:: What to do ::
Within these entries, which lines include the string "Black"? Copy each one.

Page segmentation data
..............................

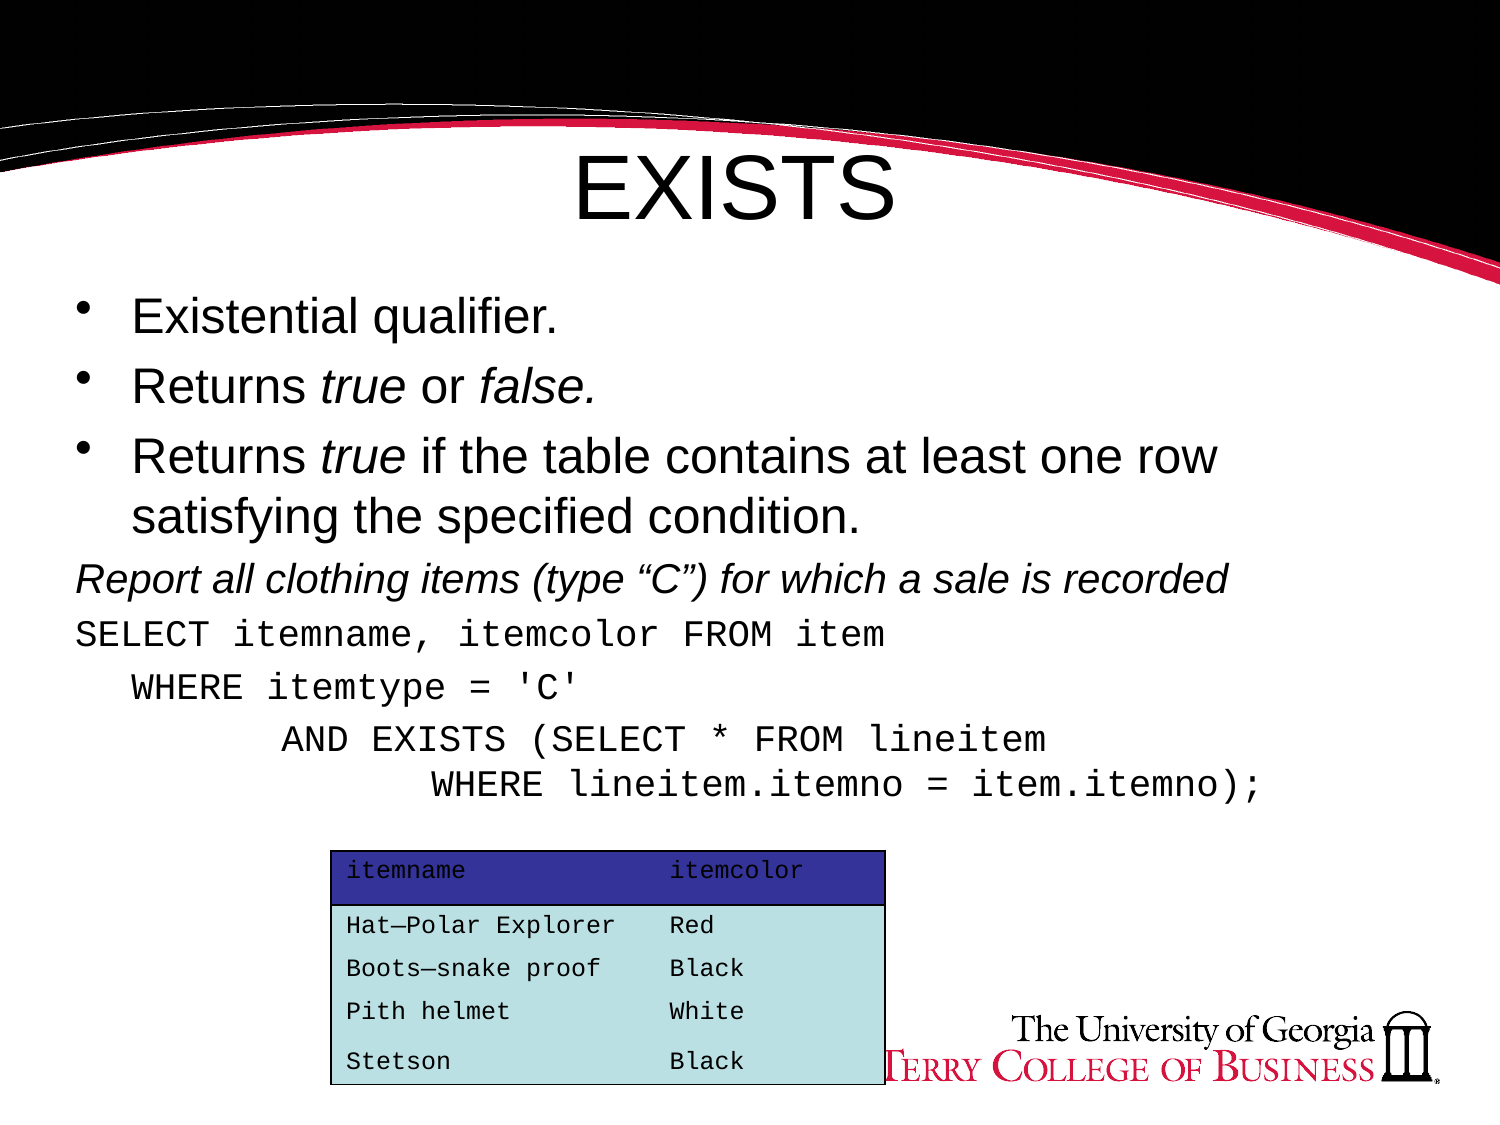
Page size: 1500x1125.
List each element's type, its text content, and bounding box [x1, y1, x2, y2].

table_header itemcolor [655, 852, 884, 904]
table_cell White [655, 991, 884, 1041]
table_cell Stetson [332, 1041, 655, 1084]
table_cell Hat—Polar Explorer [332, 906, 655, 948]
picture [886, 1011, 1440, 1084]
table_cell Black [655, 1041, 884, 1084]
table_cell Boots—snake proof [332, 948, 655, 991]
title EXISTS [60, 88, 1411, 276]
picture [0, 0, 1500, 286]
table_cell Black [655, 948, 884, 991]
list Existential qualifier. Returns true or false. Returns true if the table contains at least one row satisfying the specified condition. Report all clothing items (type “C”) for which a sale is recorded SELECT itemname, itemcolor FROM item WHERE itemtype = 'C' AND EXISTS (SELECT * FROM lineitem WHERE lineitem.itemno = item.itemno); [60, 276, 1446, 807]
table_cell Red [655, 906, 884, 948]
table_header itemname [332, 852, 655, 904]
table_cell Pith helmet [332, 991, 655, 1041]
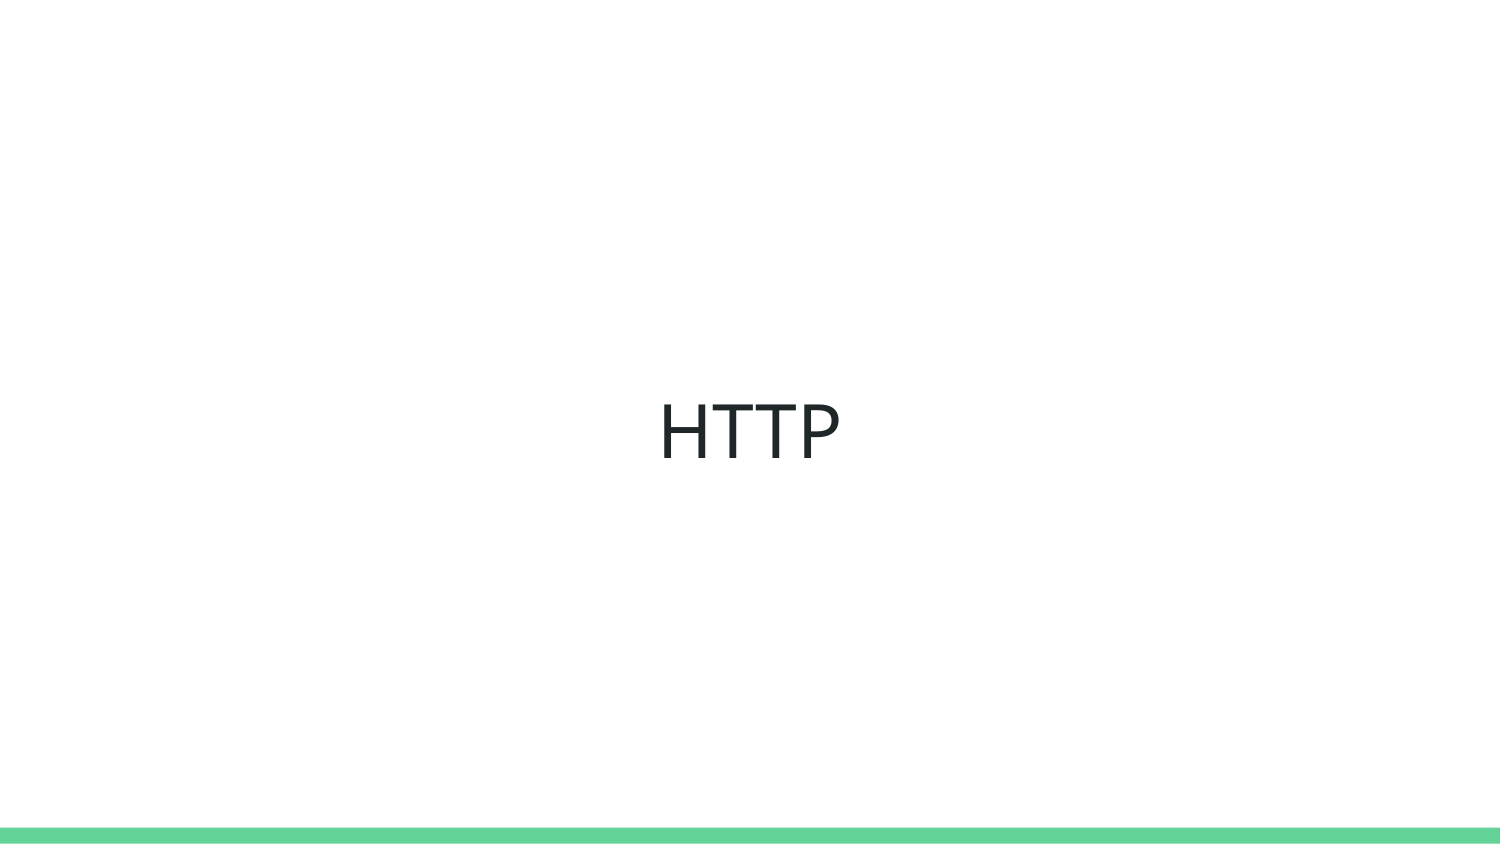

..............................

:: Written answer ::
table_cell Black [655, 1041, 884, 1084]
table_cell Black [655, 948, 884, 991]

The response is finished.